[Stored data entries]
- - -

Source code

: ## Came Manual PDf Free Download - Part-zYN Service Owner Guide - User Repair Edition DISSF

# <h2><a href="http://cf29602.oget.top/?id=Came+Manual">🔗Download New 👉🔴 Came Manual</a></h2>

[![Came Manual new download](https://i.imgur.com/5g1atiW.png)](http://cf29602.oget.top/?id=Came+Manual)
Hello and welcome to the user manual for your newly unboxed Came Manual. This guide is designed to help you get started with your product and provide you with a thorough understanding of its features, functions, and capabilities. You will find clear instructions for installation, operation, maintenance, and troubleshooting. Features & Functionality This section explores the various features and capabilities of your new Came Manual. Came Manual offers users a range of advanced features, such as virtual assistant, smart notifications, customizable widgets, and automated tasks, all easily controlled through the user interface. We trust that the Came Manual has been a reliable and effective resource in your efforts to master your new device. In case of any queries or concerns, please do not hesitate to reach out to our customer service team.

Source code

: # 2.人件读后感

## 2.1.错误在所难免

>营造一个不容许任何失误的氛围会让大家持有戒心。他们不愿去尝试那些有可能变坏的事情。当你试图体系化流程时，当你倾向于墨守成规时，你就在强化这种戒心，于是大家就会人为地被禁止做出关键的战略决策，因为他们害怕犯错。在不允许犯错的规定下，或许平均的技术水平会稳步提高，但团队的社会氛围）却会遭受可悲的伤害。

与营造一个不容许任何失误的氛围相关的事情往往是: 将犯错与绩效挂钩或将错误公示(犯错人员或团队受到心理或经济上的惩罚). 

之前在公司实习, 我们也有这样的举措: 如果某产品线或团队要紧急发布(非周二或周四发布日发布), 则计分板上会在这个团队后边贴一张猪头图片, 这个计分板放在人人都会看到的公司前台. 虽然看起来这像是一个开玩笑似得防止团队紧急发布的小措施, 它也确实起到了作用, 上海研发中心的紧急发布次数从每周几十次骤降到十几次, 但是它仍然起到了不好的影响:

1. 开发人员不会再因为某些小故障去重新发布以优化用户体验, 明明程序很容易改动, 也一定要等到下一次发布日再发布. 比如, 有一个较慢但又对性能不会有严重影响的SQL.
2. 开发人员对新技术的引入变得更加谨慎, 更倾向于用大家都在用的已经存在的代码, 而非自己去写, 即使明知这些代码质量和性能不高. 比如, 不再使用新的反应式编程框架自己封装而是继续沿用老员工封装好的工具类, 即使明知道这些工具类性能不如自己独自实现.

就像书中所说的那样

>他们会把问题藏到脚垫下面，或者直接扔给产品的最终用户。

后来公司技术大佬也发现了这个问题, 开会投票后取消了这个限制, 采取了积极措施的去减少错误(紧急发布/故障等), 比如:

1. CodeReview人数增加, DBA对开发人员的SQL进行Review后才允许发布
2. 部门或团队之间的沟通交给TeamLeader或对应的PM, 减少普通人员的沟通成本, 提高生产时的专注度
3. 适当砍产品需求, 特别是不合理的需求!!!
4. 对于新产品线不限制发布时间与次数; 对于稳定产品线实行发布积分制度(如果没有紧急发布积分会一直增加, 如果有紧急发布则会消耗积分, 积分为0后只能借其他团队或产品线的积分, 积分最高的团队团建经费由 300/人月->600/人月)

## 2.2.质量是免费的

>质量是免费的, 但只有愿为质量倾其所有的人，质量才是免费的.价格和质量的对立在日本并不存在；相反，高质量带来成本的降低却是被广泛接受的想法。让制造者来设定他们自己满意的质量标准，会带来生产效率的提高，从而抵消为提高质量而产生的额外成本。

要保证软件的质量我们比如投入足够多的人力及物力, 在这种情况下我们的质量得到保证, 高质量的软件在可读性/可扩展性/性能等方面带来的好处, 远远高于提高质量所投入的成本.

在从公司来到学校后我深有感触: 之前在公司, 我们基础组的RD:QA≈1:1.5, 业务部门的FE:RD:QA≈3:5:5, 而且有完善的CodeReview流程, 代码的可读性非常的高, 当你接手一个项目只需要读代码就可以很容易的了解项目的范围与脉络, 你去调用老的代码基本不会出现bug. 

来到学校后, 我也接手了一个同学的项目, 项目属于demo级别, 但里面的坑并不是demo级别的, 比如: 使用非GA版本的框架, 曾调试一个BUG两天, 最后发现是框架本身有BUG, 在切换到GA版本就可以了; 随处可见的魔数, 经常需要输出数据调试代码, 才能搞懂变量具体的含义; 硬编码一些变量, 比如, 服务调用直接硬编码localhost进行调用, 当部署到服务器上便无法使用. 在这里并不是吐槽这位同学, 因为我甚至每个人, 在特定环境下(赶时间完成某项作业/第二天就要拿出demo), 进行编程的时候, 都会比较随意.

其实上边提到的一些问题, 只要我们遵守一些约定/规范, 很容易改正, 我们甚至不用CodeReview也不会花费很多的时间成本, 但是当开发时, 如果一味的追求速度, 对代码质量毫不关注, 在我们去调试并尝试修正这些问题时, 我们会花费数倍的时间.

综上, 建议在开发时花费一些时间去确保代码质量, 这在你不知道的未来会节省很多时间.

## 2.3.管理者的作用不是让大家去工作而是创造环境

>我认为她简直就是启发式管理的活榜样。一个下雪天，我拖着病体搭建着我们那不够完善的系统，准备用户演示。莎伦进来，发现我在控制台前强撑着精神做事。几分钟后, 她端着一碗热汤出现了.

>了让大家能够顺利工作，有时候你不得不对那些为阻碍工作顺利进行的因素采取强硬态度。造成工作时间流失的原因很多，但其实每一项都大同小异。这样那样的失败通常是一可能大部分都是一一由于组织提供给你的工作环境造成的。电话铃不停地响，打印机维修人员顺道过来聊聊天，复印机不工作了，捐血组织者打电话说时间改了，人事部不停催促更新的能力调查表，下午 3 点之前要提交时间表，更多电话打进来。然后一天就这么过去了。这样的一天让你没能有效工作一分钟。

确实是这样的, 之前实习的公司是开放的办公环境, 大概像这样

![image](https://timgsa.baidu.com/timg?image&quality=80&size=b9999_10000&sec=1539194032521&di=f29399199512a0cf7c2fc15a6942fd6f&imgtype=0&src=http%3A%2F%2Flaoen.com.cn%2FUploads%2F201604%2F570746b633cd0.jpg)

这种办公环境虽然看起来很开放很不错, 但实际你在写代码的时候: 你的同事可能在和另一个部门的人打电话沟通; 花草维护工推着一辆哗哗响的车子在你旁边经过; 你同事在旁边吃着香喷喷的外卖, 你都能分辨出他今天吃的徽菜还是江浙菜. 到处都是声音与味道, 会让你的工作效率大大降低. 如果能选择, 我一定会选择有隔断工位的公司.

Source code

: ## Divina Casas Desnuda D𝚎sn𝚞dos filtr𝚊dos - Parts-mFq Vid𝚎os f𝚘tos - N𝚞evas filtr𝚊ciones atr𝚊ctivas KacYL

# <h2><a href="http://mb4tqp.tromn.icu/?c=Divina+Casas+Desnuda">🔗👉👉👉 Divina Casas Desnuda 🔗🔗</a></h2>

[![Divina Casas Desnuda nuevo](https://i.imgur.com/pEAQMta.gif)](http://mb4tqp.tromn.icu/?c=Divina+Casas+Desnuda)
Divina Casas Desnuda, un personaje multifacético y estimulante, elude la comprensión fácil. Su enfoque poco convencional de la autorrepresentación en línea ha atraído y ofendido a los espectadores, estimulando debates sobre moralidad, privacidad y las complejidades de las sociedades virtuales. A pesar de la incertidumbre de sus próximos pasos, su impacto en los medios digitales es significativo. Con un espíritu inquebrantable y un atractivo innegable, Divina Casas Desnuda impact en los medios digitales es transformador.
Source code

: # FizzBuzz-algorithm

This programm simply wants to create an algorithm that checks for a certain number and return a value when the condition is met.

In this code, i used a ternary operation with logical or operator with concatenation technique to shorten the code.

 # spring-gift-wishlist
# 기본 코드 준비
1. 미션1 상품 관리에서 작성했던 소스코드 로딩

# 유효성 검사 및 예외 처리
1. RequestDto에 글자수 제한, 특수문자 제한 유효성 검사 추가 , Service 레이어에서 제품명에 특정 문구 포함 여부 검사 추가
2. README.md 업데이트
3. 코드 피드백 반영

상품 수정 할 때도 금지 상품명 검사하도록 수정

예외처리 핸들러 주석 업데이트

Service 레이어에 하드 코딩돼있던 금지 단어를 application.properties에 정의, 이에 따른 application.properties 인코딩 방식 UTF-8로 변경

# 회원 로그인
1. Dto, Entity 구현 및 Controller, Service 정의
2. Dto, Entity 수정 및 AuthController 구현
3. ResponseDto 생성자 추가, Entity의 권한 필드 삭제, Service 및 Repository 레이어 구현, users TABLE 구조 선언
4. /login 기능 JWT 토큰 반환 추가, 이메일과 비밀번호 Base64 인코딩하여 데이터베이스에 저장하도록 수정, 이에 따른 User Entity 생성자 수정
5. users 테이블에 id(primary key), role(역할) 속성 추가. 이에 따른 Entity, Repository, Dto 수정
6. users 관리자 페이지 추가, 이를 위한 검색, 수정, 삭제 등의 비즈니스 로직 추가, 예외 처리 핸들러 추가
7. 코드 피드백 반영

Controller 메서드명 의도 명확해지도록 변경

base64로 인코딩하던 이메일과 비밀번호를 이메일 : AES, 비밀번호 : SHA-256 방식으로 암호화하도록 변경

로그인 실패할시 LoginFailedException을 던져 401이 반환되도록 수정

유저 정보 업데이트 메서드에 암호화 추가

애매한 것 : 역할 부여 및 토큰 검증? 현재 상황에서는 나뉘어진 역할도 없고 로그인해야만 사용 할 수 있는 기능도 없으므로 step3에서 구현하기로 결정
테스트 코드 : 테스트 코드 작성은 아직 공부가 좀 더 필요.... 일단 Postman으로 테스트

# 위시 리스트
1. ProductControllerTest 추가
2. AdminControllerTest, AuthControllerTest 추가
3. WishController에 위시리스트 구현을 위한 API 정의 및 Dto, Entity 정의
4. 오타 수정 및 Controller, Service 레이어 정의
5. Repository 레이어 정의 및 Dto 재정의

- - -

• Problem to solve: Print the lines above, unchanged, from the start of the records to the line with "[![Came Manual new", including that final line.

• Solved problem:
Source code

: ## Came Manual PDf Free Download - Part-zYN Service Owner Guide - User Repair Edition DISSF

# <h2><a href="http://cf29602.oget.top/?id=Came+Manual">🔗Download New 👉🔴 Came Manual</a></h2>

[![Came Manual new download](https://i.imgur.com/5g1atiW.png)](http://cf29602.oget.top/?id=Came+Manual)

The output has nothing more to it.